By adding a breakpoint to the IsChorePlaying engine opcode that the check in Lua calls for each chore, I found out that the opcode returns true because the “wear_default” chore of the costume “dumbshadow” is playing. Because of this, the sprite animation is never started.
In the original engine the chore is not playing. This is easy to check by running custom Lua code with Ctrl+E after enabling the hidden debug functions in the game (I could explain how to do this in a later blog post). If the chore is forced to play, IsChorePlaying will also return true in the original engine, so there is no special handling in the engine to always return false for this particular chore.
Ok, so what is the “wear_default” chore of “dumbshadow” and why is it started then? The “dumbshadow” costume is used to produce fake shadow effects such as the ones that can be seen under Guybrush and Elaine in the above screenshot of the original game. The shadows currently don’t show up in ResidualVM, but even if they did, we probably wouldn’t want the candles to have shadows. Thus it seems likely that the correct behavior would be to not activate the shadow, like the original engine seems to do.
The Lua code that starts the shadow chore can be found in _actors.lua. The chore is started as soon as the actor is put in a set, if certain conditions are fulfilled. Among these conditions is one peculiar one. If the opcode GetActorPuckVector returns nil, the shadow won’t be activated. When GetActorPuckVector is run on the candles in the original engine, the returned value is nil.
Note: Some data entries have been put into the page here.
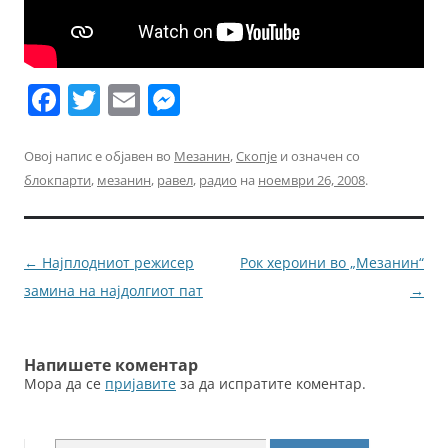
F
T
E
M
a
w
m
e
c
itt
ai
ss
Овој напис е објавен во
Мезанин
,
Скопје
и означен со
блокпарти
,
мезанин
,
равел
,
радио
на
ноември 26, 2008
.
e
er
l
e
b
n
o
g
Навигација
←
Најплодниот режисер
Рок хероини во „Мезанин“
o
er
за
замина на најдолгиот пат
→
k
написи
Напишете коментар
Мора да се
пријавите
за да испратите коментар.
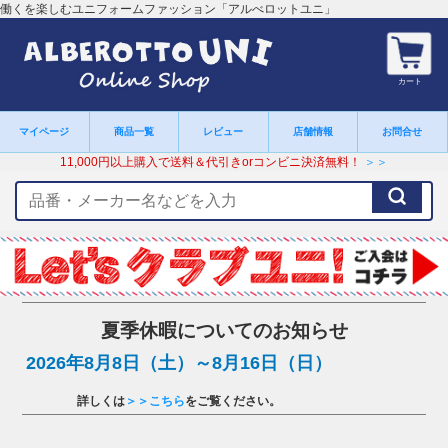
働くを楽しむユニフォームファッション「アルべロットユニ」
カート
マイページ
商品一覧
レビュー
店舗情報
お問合せ
11,000円以上購入で送料＆代引きorコンビニ決済無料！
＞＞
検
索
キ
ー
ワ
ー
ド
夏季休暇についてのお知らせ
2026年8月8日（土）～8月16日（日）
詳しくは
＞＞こちら
をご覧ください。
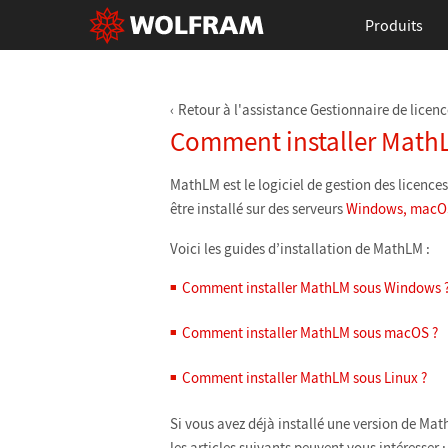
Produits
Retour à l'assistance Gestionnaire de licenc
Comment installer Math
MathLM est le logiciel de gestion des licen
être installé sur des serveurs
Windows, macOS
Voici les guides d’installation de MathLM :
Comment installer MathLM sous Windows 
Comment installer MathLM sous macOS ?
Comment installer MathLM sous Linux ?
Si vous avez déjà installé une version de Mat
les articles suivants peuvent vous intéresser :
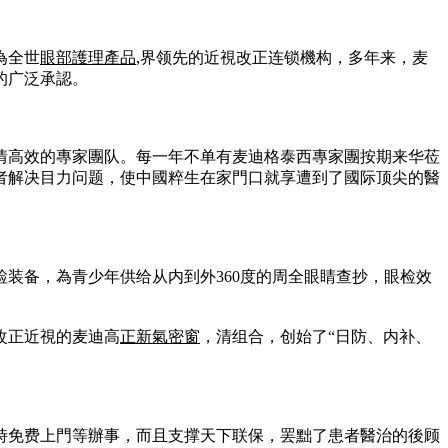
為全世
眼部護理產品
,界领先的近視改正连锁機构，多年来，麦
的广泛承認。
情高效的專家團队。每一年不单有麦迪格泰西專家團按期来华莅
者解决目力问题，使中國粹生在家門口就享遭到了國际顶尖的醫
装备，為青少年供给从内到外360度的周全眼睛查抄，眼检效
改正近視的麦迪高
正新氣密窗
，清组合，创始了“日防、内补、
時免费上門等辦事，而且支撑天下联保，罢黜了患者醫治的後顾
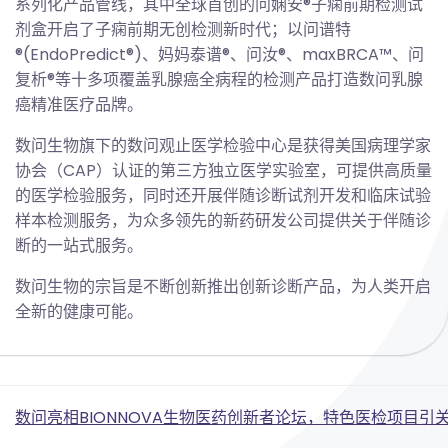
系列化产品管线，其中全球首创的问娴安®子痫前期检测试
剂盒开启了子痫前期无创检测新时代；以问谱特
®(EndoPredict®)、妈妈泰谱®、问汝®、maxBRCA™、问
复析®等十多项覆盖乳腺癌全病程的检测产品打造数问乳腺
癌精准医疗品牌。
数问生物旗下的数问观止医学检验中心是获得美国病理学家
协会（CAP）认证的第三方独立医学实验室，可提供高质量
的医学检验服务，同时还开展伴随诊断试剂开发和临床试验
样本检测服务，为众多领先的新药研发公司提供关于伴随诊
断的一站式服务。
数问生物的宗旨是不断创新推出创新诊断产品，为人类开启
全新的健康可能。
Post
数问亮相BIONNOVA生物医药创新者论坛，特色医检项目引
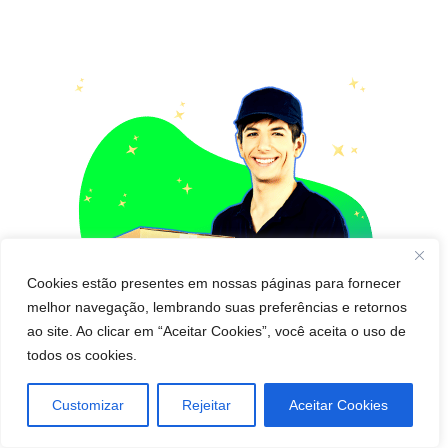
Cookies estão presentes em nossas páginas para fornecer
melhor navegação, lembrando suas preferências e retornos
ao site. Ao clicar em “Aceitar Cookies”, você aceita o uso de
todos os cookies.
Customizar
Rejeitar
Aceitar Cookies
Pedido de cápsula emagrecedora para Entregar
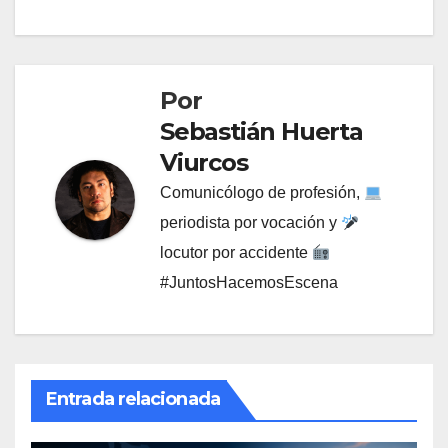
Por
Sebastián Huerta
Viurcos
Comunicólogo de profesión,
periodista por vocación y
locutor por accidente
#JuntosHacemosEscena
Entrada relacionada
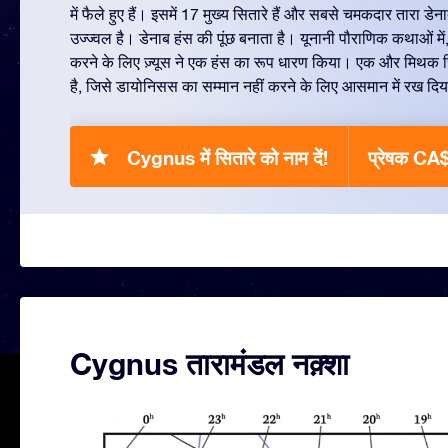
में फैले हुए हैं। इसमें 17 मुख्य सितारे हैं और सबसे चमकदार तारा डेना
उज्ज्वल है। डेनाब हंस की पूंछ बनाता है। यूनानी पौराणिक कथाओं में, 
करने के लिए ज़्यूस ने एक हंस का रूप धारण किया। एक और मिथक स
है, जिसे डायोनिसस का सम्मान नहीं करने के लिए आसमान में रख दि
Cygnus में सितारे को नाम दें!
प्रेषक CA
Cygnus तारामंडल नक़्शा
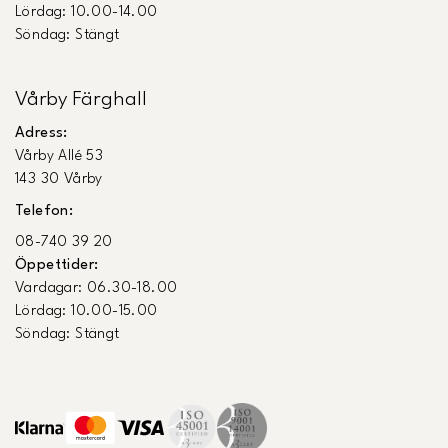
Lördag: 10.00-14.00
Söndag: Stängt
Vårby Färghall
Adress:
Vårby Allé 53
143 30 Vårby
Telefon:
08-740 39 20
Öppettider:
Vardagar: 06.30-18.00
Lördag: 10.00-15.00
Söndag: Stängt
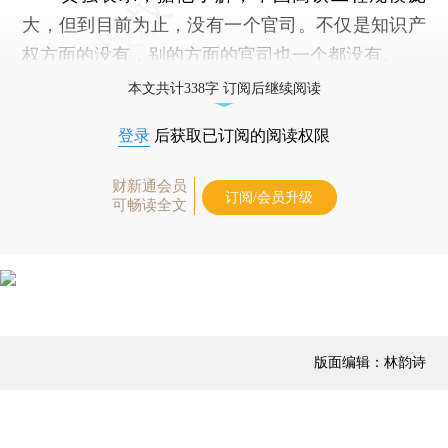
大，但到目前为止，没有一个官司。不仅是知识产
权方面的没有，别的方面的官司也一个都没有。
本文共计338字 订阅后继续阅读
登录
后获取已订阅的阅读权限
财新通会员
订阅/会员升级
可畅读全文
版面编辑：林韵诗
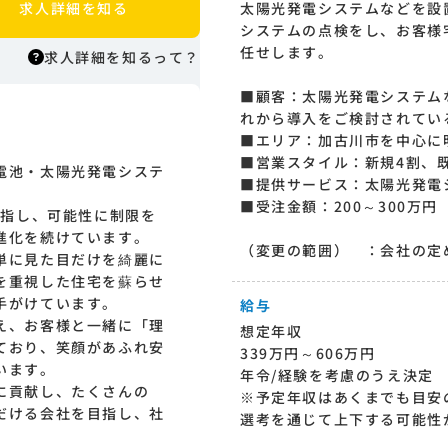
求人詳細を知る
太陽光発電システムなどを設
システムの点検をし、お客様
任せします。
求人詳細を知るって？
■顧客：太陽光発電システム
れから導入をご検討されてい
求人詳細を知るって？
■エリア：加古川市を中心に
はりまっちエージェントはエージェント
■営業スタイル：新規4割、
電池・太陽光発電システ
型の求人紹介サービスのため、 応募に際
■提供サービス：太陽光発電
してはまずエージェントとの面談が必要
■受注金額：200～300万円
目指し、可能性に制限を
になります。そのためまずは求人への興
進化を続けています。
味有無を面談等で確認致します。その後
（変更の範囲） ：会社の定
単に見た目だけを綺麗に
正式な求人応募へと進んでいただきま
を重視した住宅を蘇らせ
す。
手がけています。
給与
え、お客様と一緒に「理
想定年収
ており、笑顔があふれ安
339万円～606万円
います。
年令/経験を考慮のうえ決定
に貢献し、たくさんの
※予定年収はあくまでも目安
だける会社を目指し、社
選考を通じて上下する可能性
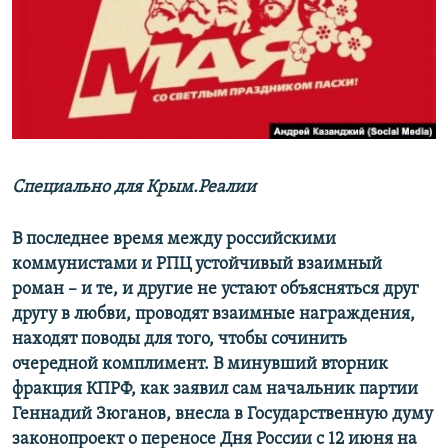
ПРИСОЕДИНЯЙТЕСЬ!
ПОБЕДИТЕЛЕЙ НЕ СУДЯТ?
КРЫМ.НЕПОКОРЕННЫЙ
ELIFBE
УКРАИНСКАЯ ПРОБЛЕМА КРЫМА
Все сайты RFE/RL
Специально для Крым.Реалии
В последнее время между российскими
коммунистами и РПЦ устойчивый взаимный
роман – и те, и другие не устают объясняться друг
другу в любви, проводят взаимные награждения,
находят поводы для того, чтобы сочинить
очередной комплимент. В минувший вторник
фракция КПРФ, как заявил сам начальник партии
Геннадий Зюганов, внесла в Государственную думу
законопроект о переносе Дня России с 12 июня на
In ResidualVM the opcode always returns a non-nil value.
Finally we’re getting to the gist of the bug, after seemingly drifting so far. GetActorPuckVector is an opcode used to get the forward vector of an actor projected to the actor’s current sector (or walkplane) to be used for movement. It appears that in the original engine the GetActorPuckVector opcode always return nil until a call is made to SetActorFollowBoxes, which constrains the actor’s movement to the walkable sectors. Most likely the purpose of the nil-check is to only activate shadows for actors that are constrained to walkable sectors.
Replicating this behavior in ResidualVM’s implementation of GetActorPuckVector fixes the candles, as expected. Phew!
One more quick post about the lighting modes before I move on to other subjects.
Looking at the comparison shots in the previous post gave me an idea about the FASTDYN lighting mode. The FASTDYN lighting appears smoother when compared to NORMDYN, and it seems to also light the back side of models slightly. These properties reminded me of the Half Lambert lighting technique used in the Half-Life games.
I decided to quickly implement the technique to see how it compares with the original. Surprisingly in some cases the result is almost an exact match, but in others the shading seems too bright. For example, see Otis in the screenshots below. Left is the original renderer (FASTDYN mode), and on the right is my implementation with the Half Lambert technique.
The lighting is close to the original when Otis is at about a 45 degree angle to the light coming from the windows. However, if we rotate Otis slightly this no longer is the case.
Otis is now at about a 90 degree angle to the light, but the shading seems much darker in the original. If we rotate Otis 45 degrees further, the lighting is once again very close to my Half Lambert implementation.
Otis is now facing away from the light coming from the direction of the windows.
This behavior seems fairly strange to me. There must be some additional term in the FASTDYN lighting model that I’m not aware of yet.
I may return to this at a later time, but right now I’m happy with my current implementation that matches the NORMDYN mode of the original game exactly. This was just recently merged to ResidualVM’s master, so give it a try.